Norwegian oil and gas company Equinor has agreed to sell its stake in the Corrib offshore gas project in Ireland to Vermilion Energy.
The transaction is organized through a share sale of Equinor Energy Ireland Limited, a company 100% owned by Equinor ASA. Equinor owns 36.5% of the Corrib project, alongside Vermilion (the operator with 20%) and Nephin Energy (43.5%).
The Corrib field started production in 2015 and is located 83 kilometers off Ireland’s northwest coast in water depths of almost 350 meters. The equity gas volumes to Equinor for 2021 are estimated at ~58 MMScf/d.
"Equinor and the buyer have agreed a consideration of USD 434 million, before closing adjustment, with an effective date set at 1 January 2022. As part of the transaction, Equinor and Vermilion have agreed to hedge approximately 70% of the production for 2022 and 2023, and have also agreed a contingent payment that will be paid on a portion of the revenue if European gas prices exceed a given floor level," Equinor said.
"The Corrib field has been an important non-operated project for Equinor for several years.
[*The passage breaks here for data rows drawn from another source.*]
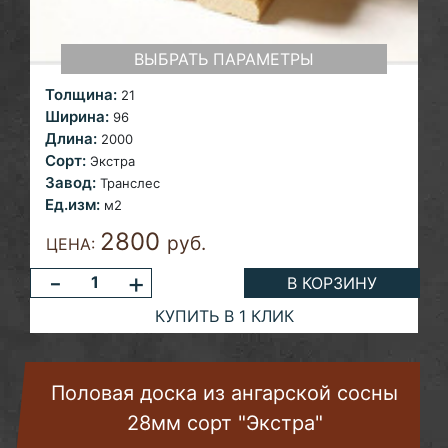
ВЫБРАТЬ ПАРАМЕТРЫ
Толщина:
21
Ширина:
96
Длина:
2000
Сорт:
Экстра
Завод:
Транслес
Ед.изм:
м2
2800
руб.
ЦЕНА:
-
+
В КОРЗИНУ
КУПИТЬ В 1 КЛИК
Половая доска из ангарской сосны
28мм сорт "Экстра"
We have taken the decision to sell the asset to focus our portfolio, in line with our strategy, to capture value from the current strong market and to free up capital that we can re-invest elsewhere,” says Arne Gürtner, senior vice president responsible for the United Kingdom & Ireland.
The deal is subject to approval by partners, government and regulatory bodies.
The sale of Corrib means that Equinor will no longer have active business presence in Ireland, after also deciding to withdraw from an early phase offshore wind project in the country, Equinor said.
In a separate statement, Vermilion said that the Corrib acquisition would add around 23 mmboe of 2P reserves and is expected to produce approximately 7,700 boe/d in 2022. Vermilion became the operator of the Corrib field after Shell sold its stake in a transaction that closed in 2018.
"Based on forward commodity prices, the Corrib Acquisition is forecast to generate approximately $365 million of FFO and $361 million of FCF in 2022 which equates to an FFO and FCF netback of approximately $130/boe," Vermilion said.
"Vermilion's operated interest in Corrib will increase to 56.5% upon closing, significantly increasing our exposure to premium-priced European natural gas. On a 2022 full-year pro forma basis, European natural gas will represent approximately 22% of our production and approximately 42% of FFO. The acquisition also rebalances our international weighting to approximately 39% of production and 60% of FFO based on 2022 full-year pro forma estimates, further enhancing our geographical and commodity diversification which is a unique differentiator in our business model," the company added.
"Corrib's natural gas production features world-class ESG, with best-in-class Scope 1 and 2 emissions intensity of 4.2 kgCO2e/boe and a robust plan for long-term biodiversity enhancement," Vermilion said.
The company also said it planned to reinstate a $0.06 per share quarterly dividend starting in Q1 2022.